The RGS roadbed is key to the Trout Lake/Lizard Head skiing zone as well. It’s an up-and-back trail on the old railroad grade from the historic trestle at Trout Creek up to the pass and back, 5k each way. There is a small loop in the windy, wide-open meadows at the top of the pass (10,200 feet), where the train stopped to rest and the old stock pens used to be.
You can access the grade from both Trout Lake and the pass; the pass has more parking, and restrooms.
Because it’s so high, and because the grade traverses a north-facing slope, the snow here is the best of the bunch: it gets deep early and stays cold and wintry late into spring.

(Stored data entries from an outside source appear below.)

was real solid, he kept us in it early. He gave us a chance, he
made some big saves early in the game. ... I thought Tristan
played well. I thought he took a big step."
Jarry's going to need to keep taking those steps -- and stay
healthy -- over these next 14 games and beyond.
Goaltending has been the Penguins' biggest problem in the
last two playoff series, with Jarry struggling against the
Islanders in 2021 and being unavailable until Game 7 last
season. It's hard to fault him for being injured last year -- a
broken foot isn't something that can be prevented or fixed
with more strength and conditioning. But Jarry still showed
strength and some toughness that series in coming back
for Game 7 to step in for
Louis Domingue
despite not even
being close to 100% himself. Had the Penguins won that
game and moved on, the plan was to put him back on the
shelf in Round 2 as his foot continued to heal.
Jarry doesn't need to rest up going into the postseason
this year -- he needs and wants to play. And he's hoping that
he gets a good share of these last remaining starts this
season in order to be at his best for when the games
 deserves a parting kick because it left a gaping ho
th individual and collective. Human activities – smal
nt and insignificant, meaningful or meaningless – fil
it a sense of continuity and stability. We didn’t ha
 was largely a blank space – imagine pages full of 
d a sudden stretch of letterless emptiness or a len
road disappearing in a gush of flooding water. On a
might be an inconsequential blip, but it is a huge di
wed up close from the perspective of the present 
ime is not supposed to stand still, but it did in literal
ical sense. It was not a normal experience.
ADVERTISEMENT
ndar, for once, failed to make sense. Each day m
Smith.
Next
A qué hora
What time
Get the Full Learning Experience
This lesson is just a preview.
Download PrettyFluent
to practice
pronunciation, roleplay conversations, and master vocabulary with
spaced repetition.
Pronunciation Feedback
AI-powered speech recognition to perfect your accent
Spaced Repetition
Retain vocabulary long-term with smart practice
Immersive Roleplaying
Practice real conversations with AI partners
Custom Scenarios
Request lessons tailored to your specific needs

The Nordic skiing is free to all, though the TNA needs help from memberships ($150, or $300 for families) and donations. Diesel fuel for the cat ain’t cheap.
Get There: The Town of Telluride is bracketed by the trails at Town Park and the Valley Floor. Priest Lake and Trout Lake are 12 and 14 miles south of town on Hwy 145.
Parking: is limited at all trailheads. Trout Lake skiers are encouraged to start at the top at Lizard Head Pass. There are a few secret parking spaces for Valley Floor skiing on the east side of the Shell station.
Skate Lanes: At all four systems, along with classic grooves.
Dogs: are welcome (with their responsible owners) everywhere but the Valley Floor. (They are allowed on Boomerang Road.) Keep them on a short leash. More than one skier has been clotheslined by a long leash.
Snowshoes: welcome, as long as they don’t crush the classic grooves.
Lessons and Rentals: are available from the Nordic Center in Town Park (970/728-1144) and from Paragon/Bootdoctors (970/728-8954) or Telluride Sports (970/728-4477).
Races: Yes, the Butch Cassidy Chase, in February, at Priest Lake.